An economy fueled by extraction migration also drains Americans’ political clout over elites, alienates young people, and radicalizes Americans’ democratic civic culture because it gives an excuse for wealthy elites and progressives to ignore despairing Americans at the bottom of society, such as drug addicts.
This economic strategy is enthusiastically pushed by progressives who wish to transform the U.S. from a society governed by European-origin civic culture into an economic empire of jealous identity groups overseen by progressive hall monitors. “We’re trying to become the first multiracial, multi-ethnic superpower in the world,” Rep. Rohit Khanna (D-CA) told the New York Times in March 2022. “It will be an extraordinary achievement … We will ultimately triumph,” he boasted.
But the progressives’ colonialism-like economic strategy kills many migrants. It exploits the poverty of migrants and splits foreign families as it extracts human resources from poor home countries to serve wealthy U.S. investors.
Progressives hide this extraction migration economic policy behind a wide variety of noble-sounding narratives and theatrical border security programs. Progressives claim the U.S. is a “Nation of Immigrants,” that migration helps migrants, and that the state must renew itself by replacing populations.
Similarly, establishment Republicans, media businesses, and major GOP donors hide the skew towards investors by ignoring the pocketbook impact and by touting border chaos, welfare spending, migrant crime, and drug smuggling.
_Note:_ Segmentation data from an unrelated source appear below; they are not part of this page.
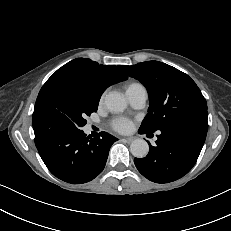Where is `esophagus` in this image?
I'll use <instances>...</instances> for the list:
<instances>
[{"label": "esophagus", "instance_id": "34e87169", "mask_svg": "<svg viewBox=\"0 0 231 231\" xmlns=\"http://www.w3.org/2000/svg\"><path fill=\"white\" fill-rule=\"evenodd\" d=\"M135 139H136L135 136H130V137L124 138L123 140H125L128 143H130V142L134 141Z\"/></svg>", "mask_w": 231, "mask_h": 231}]
</instances>
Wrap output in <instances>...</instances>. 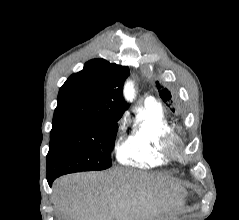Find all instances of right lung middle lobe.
Here are the masks:
<instances>
[{"label": "right lung middle lobe", "mask_w": 239, "mask_h": 220, "mask_svg": "<svg viewBox=\"0 0 239 220\" xmlns=\"http://www.w3.org/2000/svg\"><path fill=\"white\" fill-rule=\"evenodd\" d=\"M120 117L53 119L47 178L111 167Z\"/></svg>", "instance_id": "right-lung-middle-lobe-1"}]
</instances>
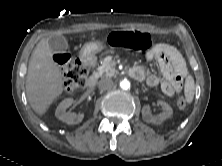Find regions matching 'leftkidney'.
<instances>
[{
    "label": "left kidney",
    "mask_w": 222,
    "mask_h": 166,
    "mask_svg": "<svg viewBox=\"0 0 222 166\" xmlns=\"http://www.w3.org/2000/svg\"><path fill=\"white\" fill-rule=\"evenodd\" d=\"M158 104L161 105L164 110L162 113L158 115H152L150 112V107L148 105H145L142 108V117L144 121L160 125L163 123V121H165L166 119L170 118L173 115V109L168 103L164 101H159Z\"/></svg>",
    "instance_id": "5707ae66"
}]
</instances>
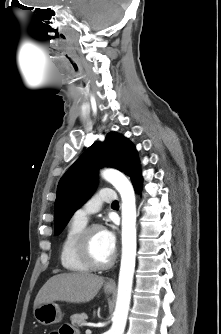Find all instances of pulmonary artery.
I'll return each instance as SVG.
<instances>
[{
  "instance_id": "1",
  "label": "pulmonary artery",
  "mask_w": 221,
  "mask_h": 334,
  "mask_svg": "<svg viewBox=\"0 0 221 334\" xmlns=\"http://www.w3.org/2000/svg\"><path fill=\"white\" fill-rule=\"evenodd\" d=\"M116 199L114 190L110 188L101 189L97 194L92 196L87 202L76 210L74 217L87 222L89 216L100 210L101 206L105 202H112Z\"/></svg>"
}]
</instances>
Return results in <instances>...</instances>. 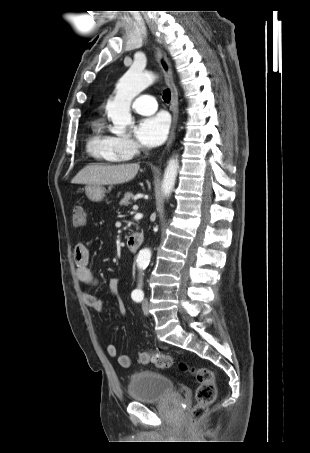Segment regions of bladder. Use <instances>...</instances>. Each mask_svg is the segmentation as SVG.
Masks as SVG:
<instances>
[{"instance_id":"bladder-1","label":"bladder","mask_w":310,"mask_h":453,"mask_svg":"<svg viewBox=\"0 0 310 453\" xmlns=\"http://www.w3.org/2000/svg\"><path fill=\"white\" fill-rule=\"evenodd\" d=\"M127 390L131 400L139 403L158 402L175 395L172 380L153 371L134 373L128 381Z\"/></svg>"}]
</instances>
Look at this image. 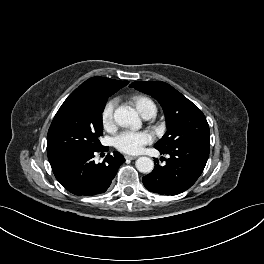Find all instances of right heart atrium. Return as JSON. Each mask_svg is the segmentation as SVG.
<instances>
[{"label": "right heart atrium", "mask_w": 264, "mask_h": 264, "mask_svg": "<svg viewBox=\"0 0 264 264\" xmlns=\"http://www.w3.org/2000/svg\"><path fill=\"white\" fill-rule=\"evenodd\" d=\"M116 107V100L111 99L105 103L101 111V122L105 129L112 130L115 125L114 110Z\"/></svg>", "instance_id": "obj_1"}]
</instances>
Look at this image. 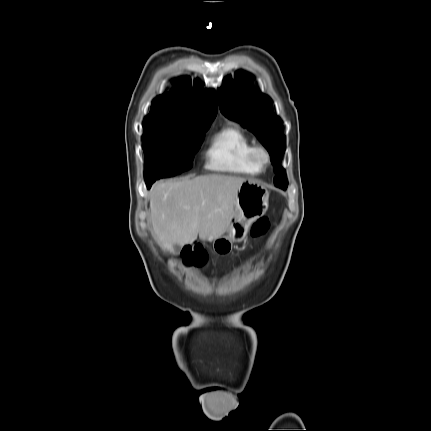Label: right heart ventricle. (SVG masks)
<instances>
[{"label":"right heart ventricle","mask_w":431,"mask_h":431,"mask_svg":"<svg viewBox=\"0 0 431 431\" xmlns=\"http://www.w3.org/2000/svg\"><path fill=\"white\" fill-rule=\"evenodd\" d=\"M252 146V140L241 128L226 126L211 139L206 152V167L219 172L257 175L262 169L250 159Z\"/></svg>","instance_id":"e07e8e85"}]
</instances>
Many polls show the public wants to welcome some immigration. But the polls also show deep and broad public opposition to labor migration and the inflow of temporary contract workers into jobs needed by young U.S. graduates.
This “Third Rail” opposition is growing, anti-establishment, multiracial, cross-sex, non-racist, class-based, bipartisan, rational, persistent, and recognizes the solidarity that American citizens owe to one another.